• **Document passage**
::::

Warfield <mhw () wittsend com> expressed surprised when he learned that the
SecurID hash was still  "unpublished."

> Was my
> understanding, from the same source that I got my SecureID app for
> my palm pilot, that the same process that had led to that
> application being available on the Palm Pilot had resulted in the
> algorithm being known.

        Cryptographer David Wagner <daw () mozart cs berkeley edu> replied:

| I believe the algorithm has been known to some subset of "hackers" for
| some time. However, I don't know of too many "good guys" who have had
| a chance to look at it (which presumably means that RSA is not able to
| benefit from analysis from the open cryptographic community).
|
| This suggests that keeping the algorithm secret may not have served its
| intended purpose. But then, secret design rarely does, when you are
| talking about long-term widely-deployed commercial systems...

        For some, the problem with the historic secrecy of the SecurID
hash has always been the question of Epistemology: the proper way to
discover and validate truth, sufficiency, trust, and integrity in
cryptography.

        Modern commercial cryptography today depends upon academic
cryptanalysis to validate the integrity and probable "strength" of a
cryptosystem.  Open publication and review are integral to this process.

::::

• **Supplied information**
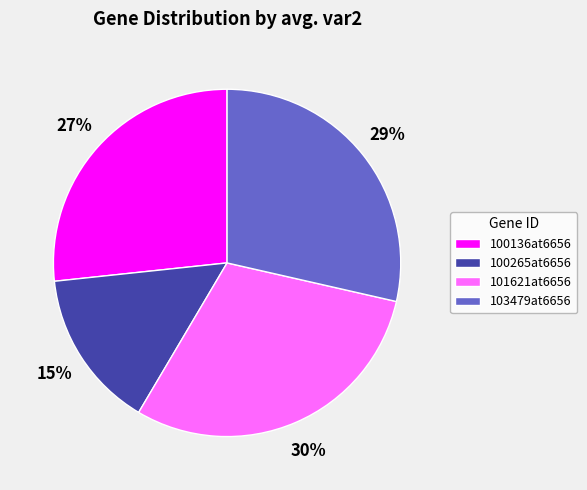

Between 100136at6656 and 100265at6656, which is larger?

100136at6656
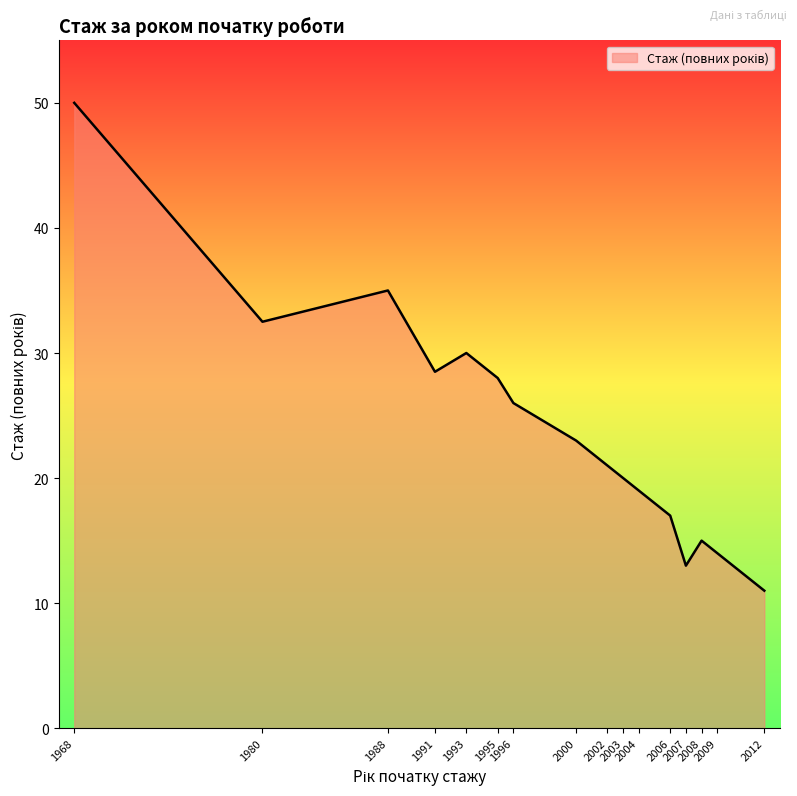

Which category has the highest value across all series?

1968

::::

• **Work to be completed**
Reproduce the passage above about the secrecy of the SecurID hash in full, word for word.

• **Answer**
Warfield <mhw () wittsend com> expressed surprised when he learned that the
SecurID hash was still  "unpublished."

> Was my
> understanding, from the same source that I got my SecureID app for
> my palm pilot, that the same process that had led to that
> application being available on the Palm Pilot had resulted in the
> algorithm being known.

        Cryptographer David Wagner <daw () mozart cs berkeley edu> replied:

| I believe the algorithm has been known to some subset of "hackers" for
| some time. However, I don't know of too many "good guys" who have had
| a chance to look at it (which presumably means that RSA is not able to
| benefit from analysis from the open cryptographic community).
|
| This suggests that keeping the algorithm secret may not have served its
| intended purpose. But then, secret design rarely does, when you are
| talking about long-term widely-deployed commercial systems...

        For some, the problem with the historic secrecy of the SecurID
hash has always been the question of Epistemology: the proper way to
discover and validate truth, sufficiency, trust, and integrity in
cryptography.

        Modern commercial cryptography today depends upon academic
cryptanalysis to validate the integrity and probable "strength" of a
cryptosystem.  Open publication and review are integral to this process.